**Directions**.
For the data below, give again exactly the lines from the one containing "things because you're" through the one containing "What he is saying", both ends included, and no others.

(Provided entries Opens)

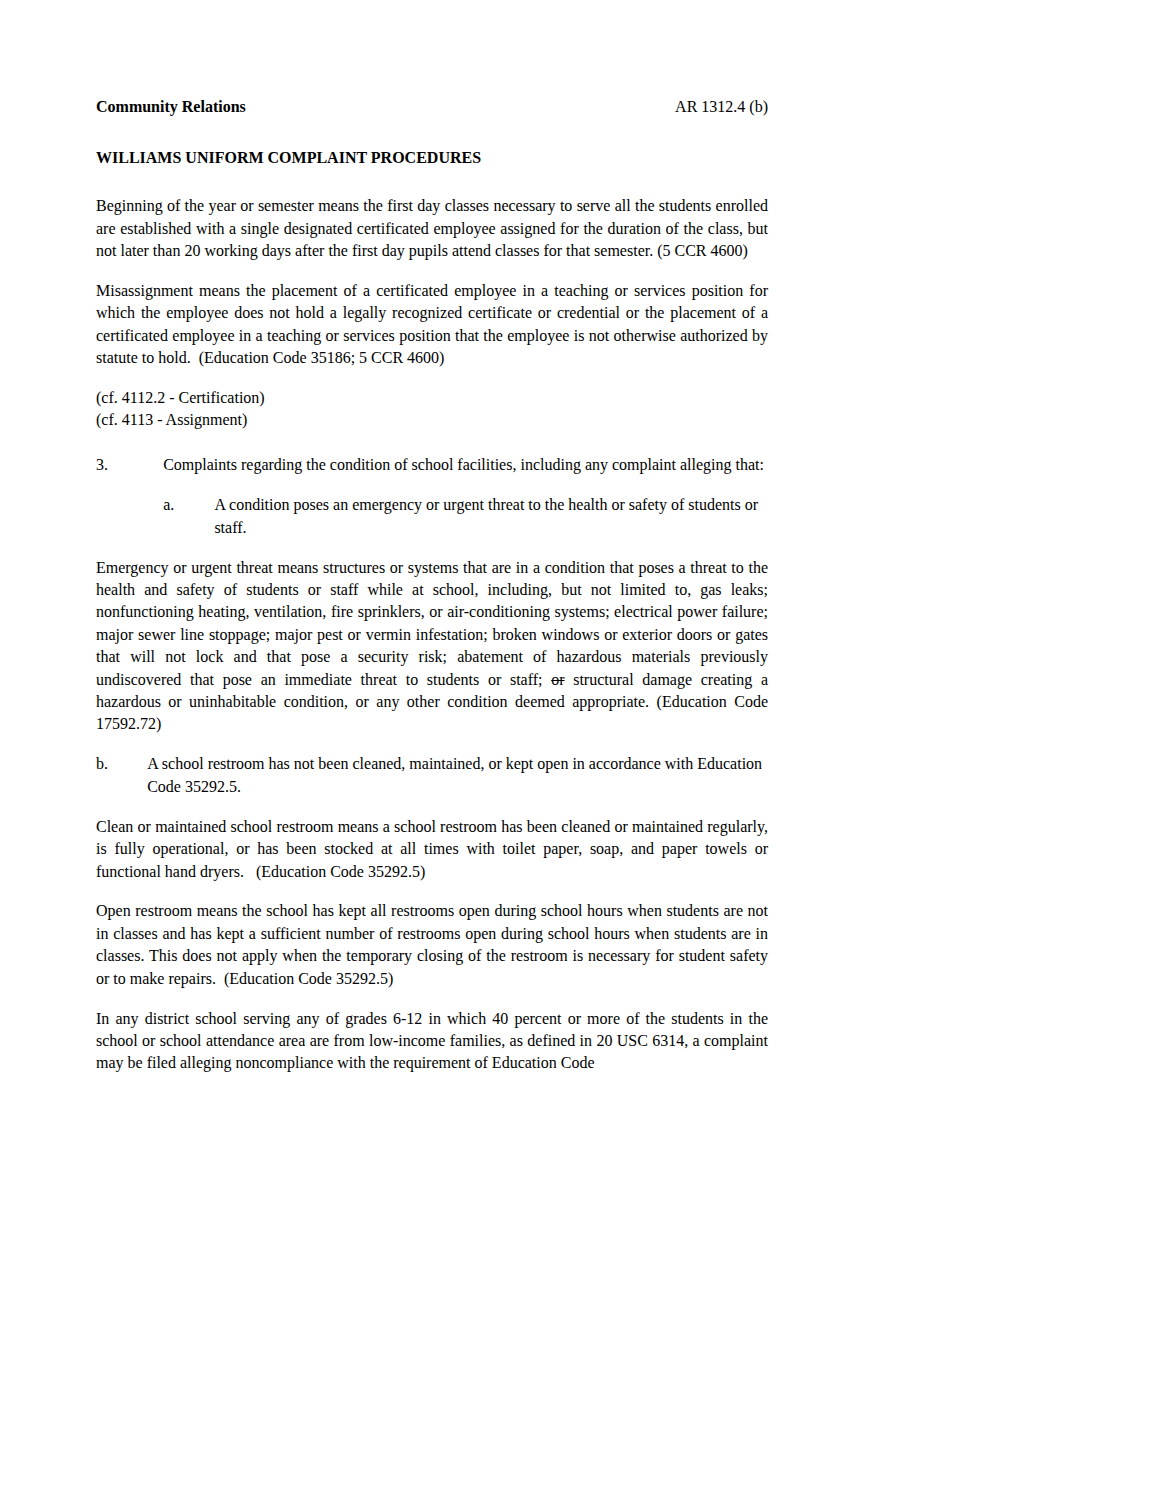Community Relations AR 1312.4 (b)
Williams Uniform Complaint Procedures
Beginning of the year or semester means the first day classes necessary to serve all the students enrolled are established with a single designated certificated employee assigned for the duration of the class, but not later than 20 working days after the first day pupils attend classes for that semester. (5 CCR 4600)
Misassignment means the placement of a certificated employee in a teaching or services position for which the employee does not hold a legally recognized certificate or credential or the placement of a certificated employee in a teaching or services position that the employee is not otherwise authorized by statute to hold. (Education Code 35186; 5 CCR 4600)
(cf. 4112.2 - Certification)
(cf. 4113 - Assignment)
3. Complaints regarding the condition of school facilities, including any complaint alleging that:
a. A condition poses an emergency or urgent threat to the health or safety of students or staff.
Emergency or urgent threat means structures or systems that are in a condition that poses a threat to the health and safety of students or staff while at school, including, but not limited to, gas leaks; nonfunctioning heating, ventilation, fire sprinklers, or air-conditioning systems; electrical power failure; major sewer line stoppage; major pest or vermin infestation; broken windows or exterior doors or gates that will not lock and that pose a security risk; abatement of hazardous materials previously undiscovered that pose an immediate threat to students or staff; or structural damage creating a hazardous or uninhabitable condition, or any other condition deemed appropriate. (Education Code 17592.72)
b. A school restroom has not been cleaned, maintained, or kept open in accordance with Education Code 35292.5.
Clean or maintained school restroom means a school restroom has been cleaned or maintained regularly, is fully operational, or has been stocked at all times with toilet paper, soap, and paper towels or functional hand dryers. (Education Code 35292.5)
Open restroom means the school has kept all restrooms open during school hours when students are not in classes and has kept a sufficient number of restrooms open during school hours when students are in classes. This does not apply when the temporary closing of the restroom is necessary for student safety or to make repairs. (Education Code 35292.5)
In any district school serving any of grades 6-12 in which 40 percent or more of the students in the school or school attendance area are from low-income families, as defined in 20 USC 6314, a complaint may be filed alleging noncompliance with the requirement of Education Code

(Provided entries Closes)
(Provided entries Opens)

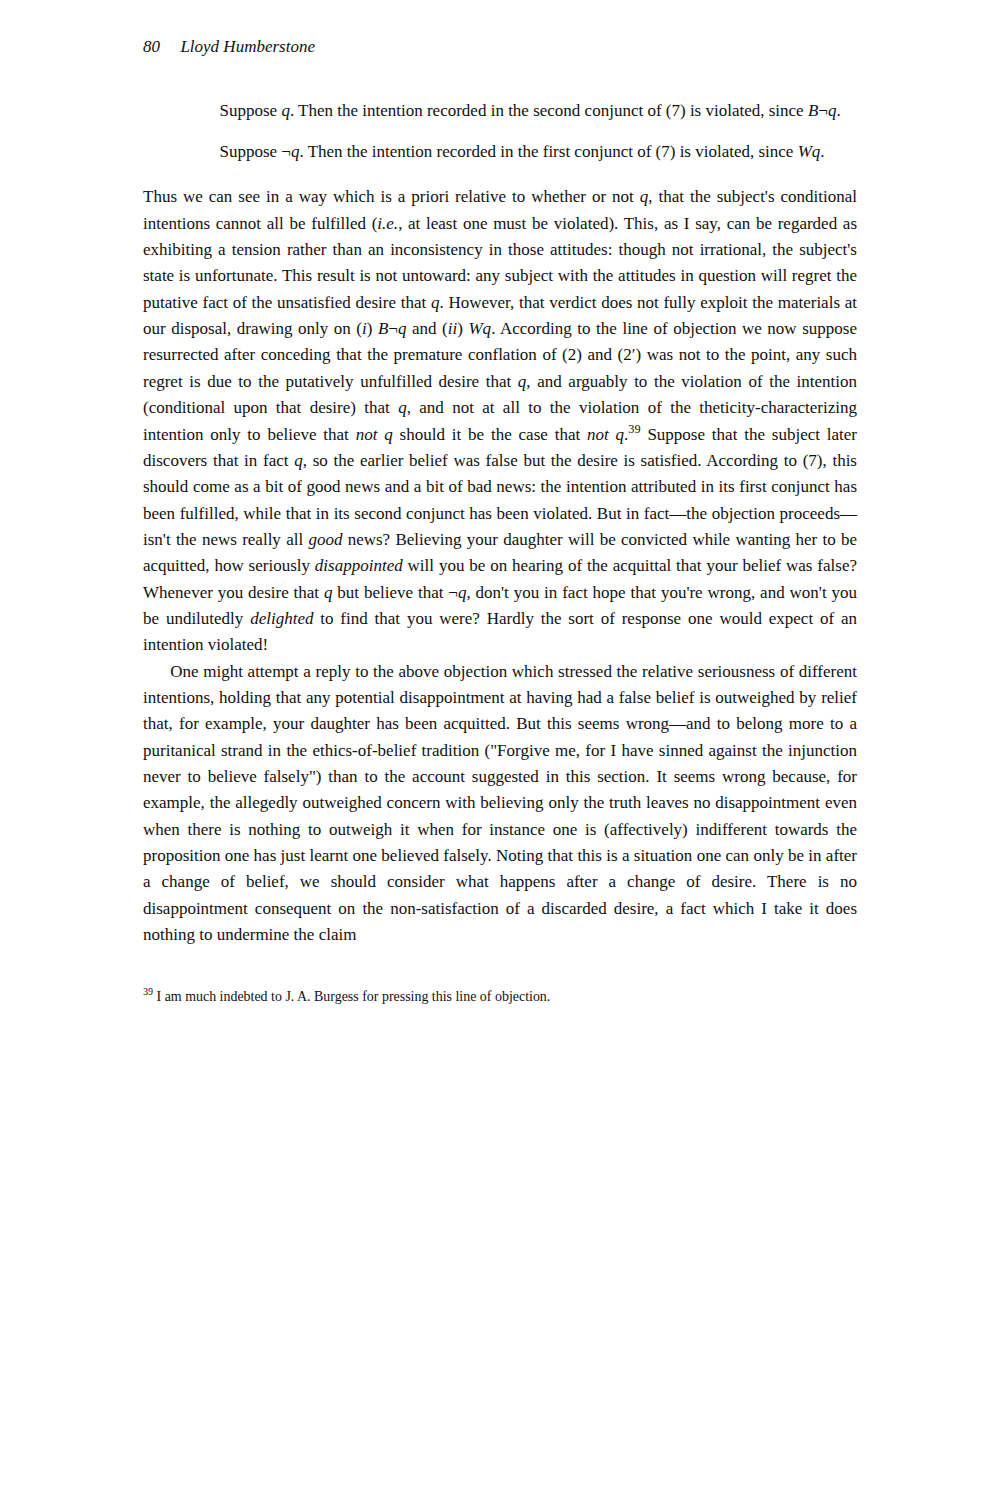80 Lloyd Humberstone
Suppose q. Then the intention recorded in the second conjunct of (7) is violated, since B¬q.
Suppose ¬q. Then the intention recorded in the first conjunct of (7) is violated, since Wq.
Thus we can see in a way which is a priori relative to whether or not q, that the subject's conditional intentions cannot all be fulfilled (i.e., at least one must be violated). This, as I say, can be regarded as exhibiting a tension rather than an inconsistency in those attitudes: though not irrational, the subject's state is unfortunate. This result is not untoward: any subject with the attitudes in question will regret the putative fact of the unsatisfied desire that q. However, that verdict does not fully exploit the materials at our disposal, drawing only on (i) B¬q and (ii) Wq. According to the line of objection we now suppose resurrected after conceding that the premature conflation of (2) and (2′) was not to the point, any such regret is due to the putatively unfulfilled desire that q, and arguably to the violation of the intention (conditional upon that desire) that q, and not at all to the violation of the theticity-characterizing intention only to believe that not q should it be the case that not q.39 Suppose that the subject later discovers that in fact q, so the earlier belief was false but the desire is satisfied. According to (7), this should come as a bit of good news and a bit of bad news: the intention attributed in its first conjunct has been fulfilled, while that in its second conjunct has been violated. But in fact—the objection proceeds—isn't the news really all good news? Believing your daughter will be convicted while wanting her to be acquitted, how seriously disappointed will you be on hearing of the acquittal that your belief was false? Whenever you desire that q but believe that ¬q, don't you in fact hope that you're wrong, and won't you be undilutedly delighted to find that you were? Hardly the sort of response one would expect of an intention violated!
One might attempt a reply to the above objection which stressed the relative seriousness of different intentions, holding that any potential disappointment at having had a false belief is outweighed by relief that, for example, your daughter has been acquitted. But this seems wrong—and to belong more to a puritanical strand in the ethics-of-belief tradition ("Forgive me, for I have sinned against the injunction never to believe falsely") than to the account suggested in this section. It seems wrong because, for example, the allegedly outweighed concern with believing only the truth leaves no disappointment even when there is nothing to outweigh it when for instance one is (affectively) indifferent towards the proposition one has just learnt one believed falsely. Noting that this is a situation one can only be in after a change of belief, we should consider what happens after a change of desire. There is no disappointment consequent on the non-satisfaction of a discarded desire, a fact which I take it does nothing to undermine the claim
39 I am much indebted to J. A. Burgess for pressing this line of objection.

(Provided entries Closes)
(Provided entries Opens)

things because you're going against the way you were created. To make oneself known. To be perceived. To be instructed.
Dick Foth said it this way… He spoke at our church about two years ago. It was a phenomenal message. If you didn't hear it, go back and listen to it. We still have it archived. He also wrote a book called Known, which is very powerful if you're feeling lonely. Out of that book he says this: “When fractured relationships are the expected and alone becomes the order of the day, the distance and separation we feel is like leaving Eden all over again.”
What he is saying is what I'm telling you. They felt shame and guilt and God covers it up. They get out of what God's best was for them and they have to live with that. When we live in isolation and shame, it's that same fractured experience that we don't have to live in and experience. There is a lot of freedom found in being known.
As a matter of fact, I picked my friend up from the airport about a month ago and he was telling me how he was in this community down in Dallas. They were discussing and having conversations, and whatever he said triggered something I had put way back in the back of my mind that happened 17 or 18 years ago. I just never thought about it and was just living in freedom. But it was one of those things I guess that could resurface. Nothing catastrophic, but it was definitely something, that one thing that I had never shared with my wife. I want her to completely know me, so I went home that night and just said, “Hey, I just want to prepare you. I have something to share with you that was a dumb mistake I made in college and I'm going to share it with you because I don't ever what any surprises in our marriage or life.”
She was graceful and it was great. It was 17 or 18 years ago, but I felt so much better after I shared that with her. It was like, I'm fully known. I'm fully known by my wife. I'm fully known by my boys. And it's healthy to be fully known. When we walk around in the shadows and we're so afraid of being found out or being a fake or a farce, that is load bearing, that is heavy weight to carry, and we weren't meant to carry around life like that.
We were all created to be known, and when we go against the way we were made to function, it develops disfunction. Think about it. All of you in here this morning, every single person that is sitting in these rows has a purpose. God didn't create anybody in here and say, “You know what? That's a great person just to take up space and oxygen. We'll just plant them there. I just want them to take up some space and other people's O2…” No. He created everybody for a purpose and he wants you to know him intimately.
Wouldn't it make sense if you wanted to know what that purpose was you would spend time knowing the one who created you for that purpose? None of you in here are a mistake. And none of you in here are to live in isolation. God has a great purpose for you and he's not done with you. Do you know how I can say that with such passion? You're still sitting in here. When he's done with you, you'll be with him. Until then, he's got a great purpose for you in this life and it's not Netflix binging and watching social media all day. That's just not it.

(Provided entries Closes)

**Reply**.
things because you're going against the way you were created. To make oneself known. To be perceived. To be instructed.
Dick Foth said it this way… He spoke at our church about two years ago. It was a phenomenal message. If you didn't hear it, go back and listen to it. We still have it archived. He also wrote a book called Known, which is very powerful if you're feeling lonely. Out of that book he says this: “When fractured relationships are the expected and alone becomes the order of the day, the distance and separation we feel is like leaving Eden all over again.”
What he is saying is what I'm telling you. They felt shame and guilt and God covers it up. They get out of what God's best was for them and they have to live with that. When we live in isolation and shame, it's that same fractured experience that we don't have to live in and experience. There is a lot of freedom found in being known.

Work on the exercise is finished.